The Fate of the Elephant (Viking $298) by Douglas Chadwick is a report on the state of the world, or at least its natural dimension. It is an extensive account of one of the largest and cleverest creatures to have walked the planet and its clash with Man.

Deepak Chopra's self-help book Ageless Body, Timeless Mind: A Practical Alternative to Growing Old (Rider $105) tries to explain how we can use what he says is the ''limitless potential'' of mind and body wisdom to realise our lives as fully as possible.

According to The Great Reckoning (Pan $136) the future for humankind is rather less hopeful. In this exploration of how the world will change before the year 2000, James Dale Davidson and William Rees-Mogg foresee rocketing taxes, the collapse of the welfare state worldwide and the decriminalisation of many drugs to preserve social order.

Robin Cook, author of all those campy medical thrillers such as Coma, Fever, Mutation and Brain, is back in paperback with Terminal (Pan $72). This time a doctor finds a cure for cancer but is unwilling to share it with the world. A young medic investigates and finds the penalty for liberating the extraordinary findings is death.
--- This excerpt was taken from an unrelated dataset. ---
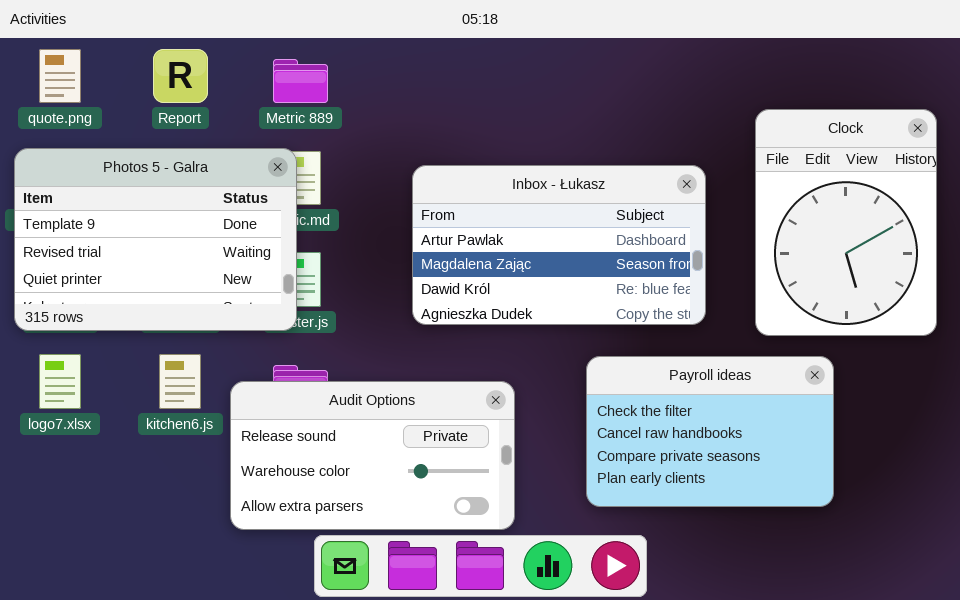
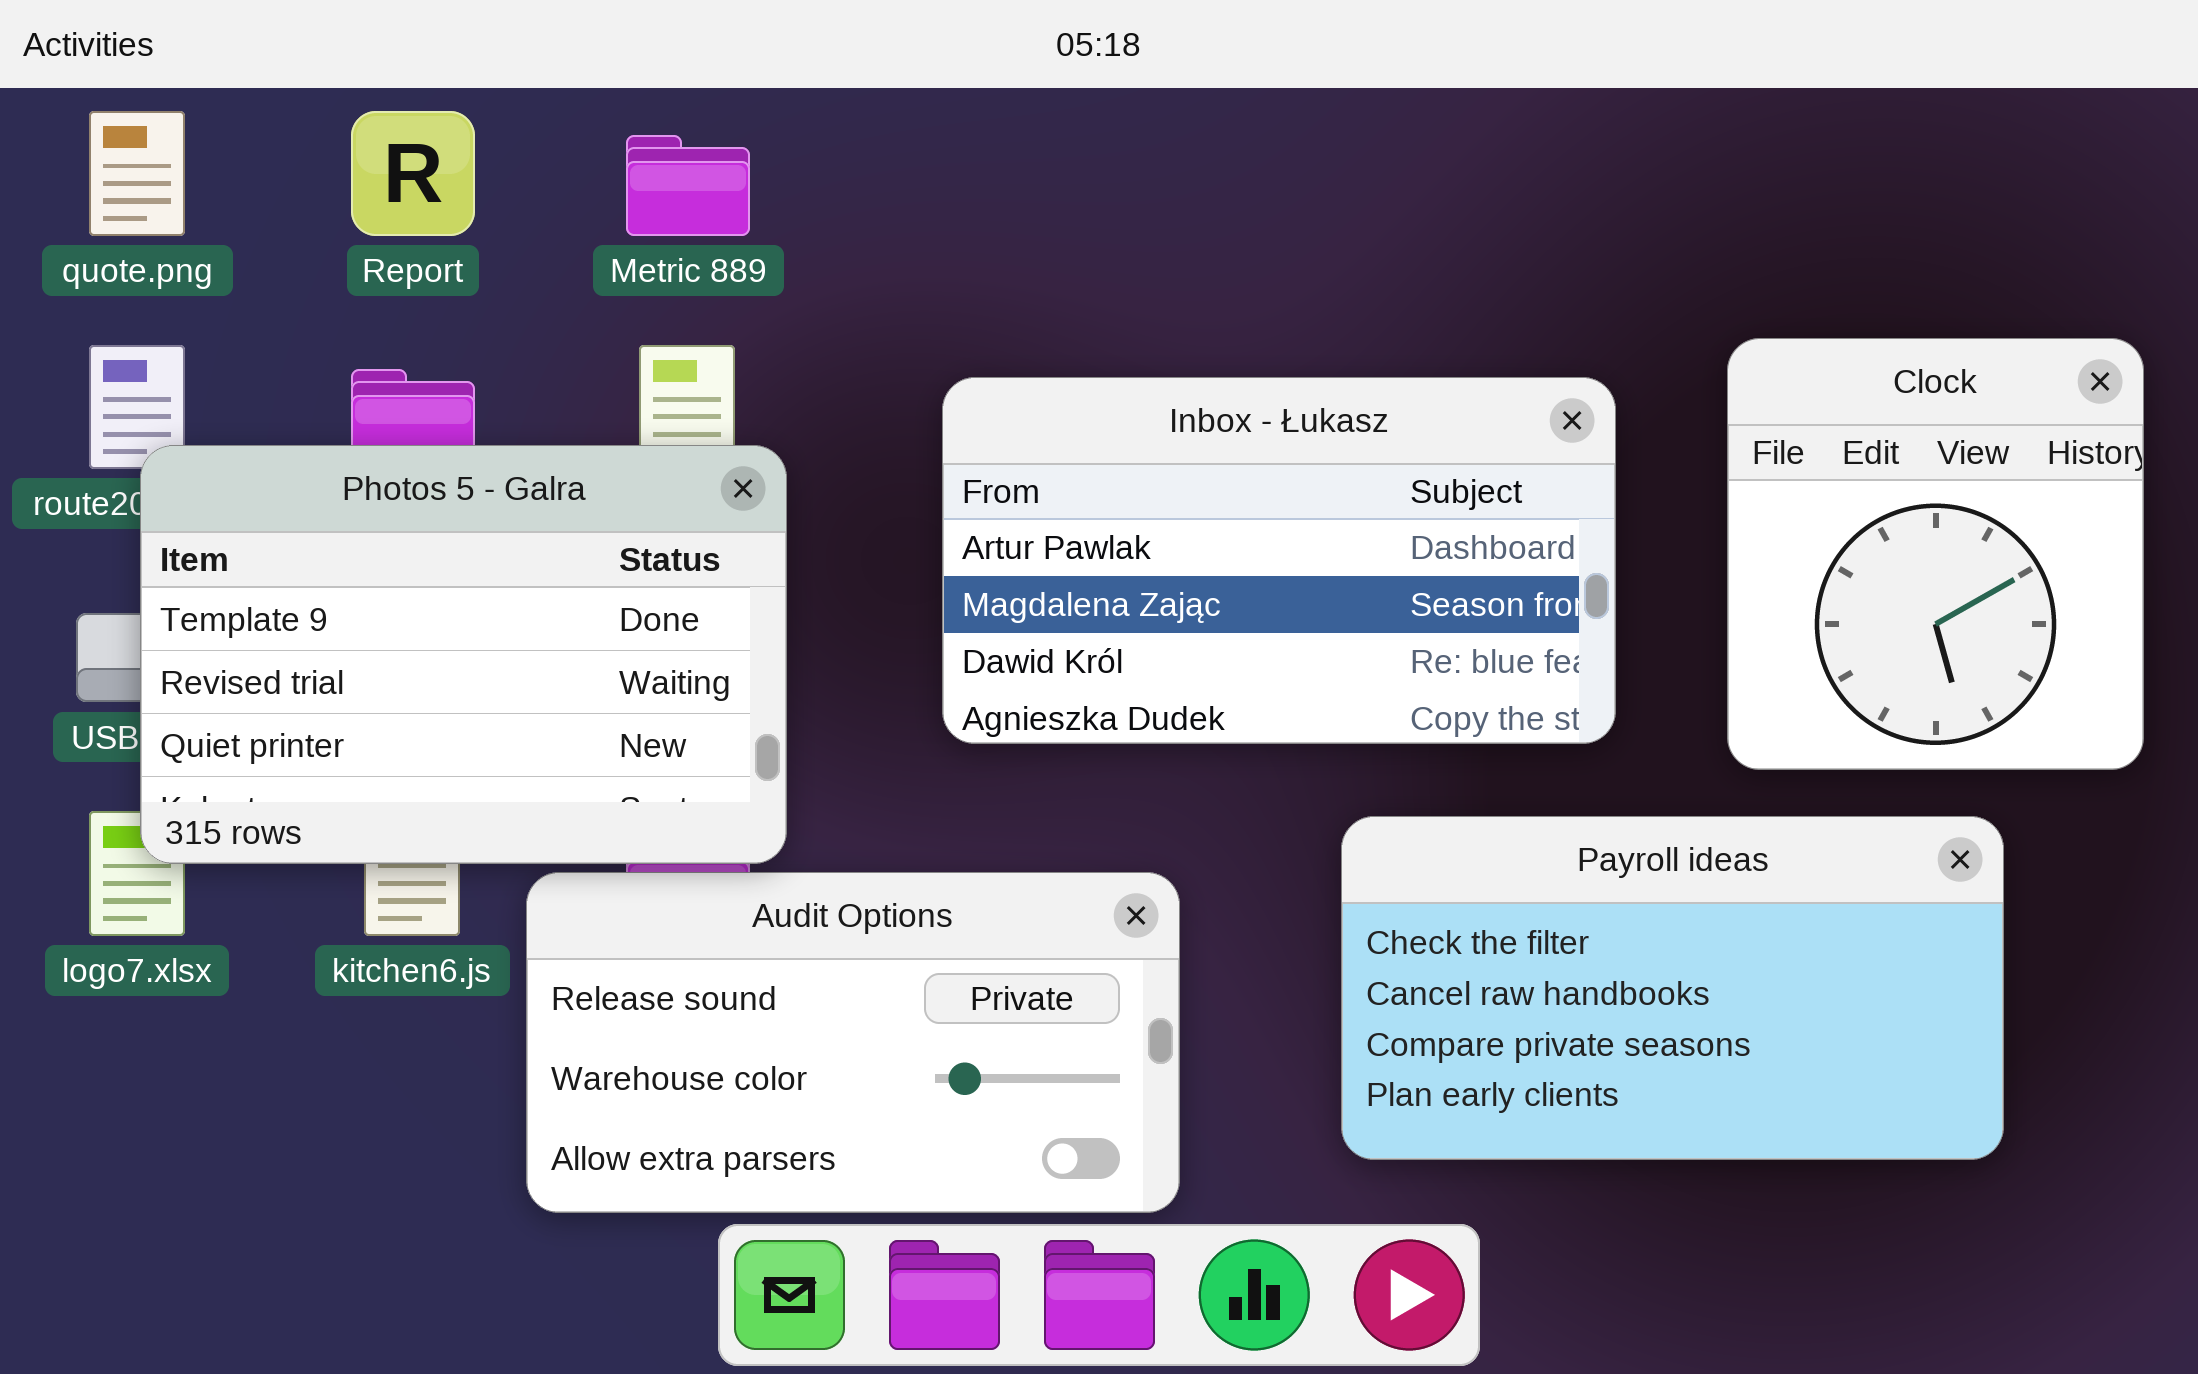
Clock: [755,109,937,336] -> [1727,338,2144,770], resized
Photos 5 - Galra: [14,148,297,331] -> [140,445,787,864], moved
Payroll ideas: [586,356,834,507] -> [1341,816,2004,1160], resized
Also out in paperback isEric Lustbader's Master of the Orient: The Kaisho (HarperCollins, $72) the latest in the author's series of Nicholas Linnear novels. Linnear is summoned to Venice and helps out his old friend Mikio Okami; but Okami has been keeping a terrible secret from Linnear.

Angel (HarperCollins $60) is the best-seller from Barbara Taylor Bradford - author of A Woman of Substance and To Be The Best, among others. Four friends swear allegiance to each other when they are young and go on to carve glittering careers for themselves. Until their lives are disrupted by a shadow from their shared past.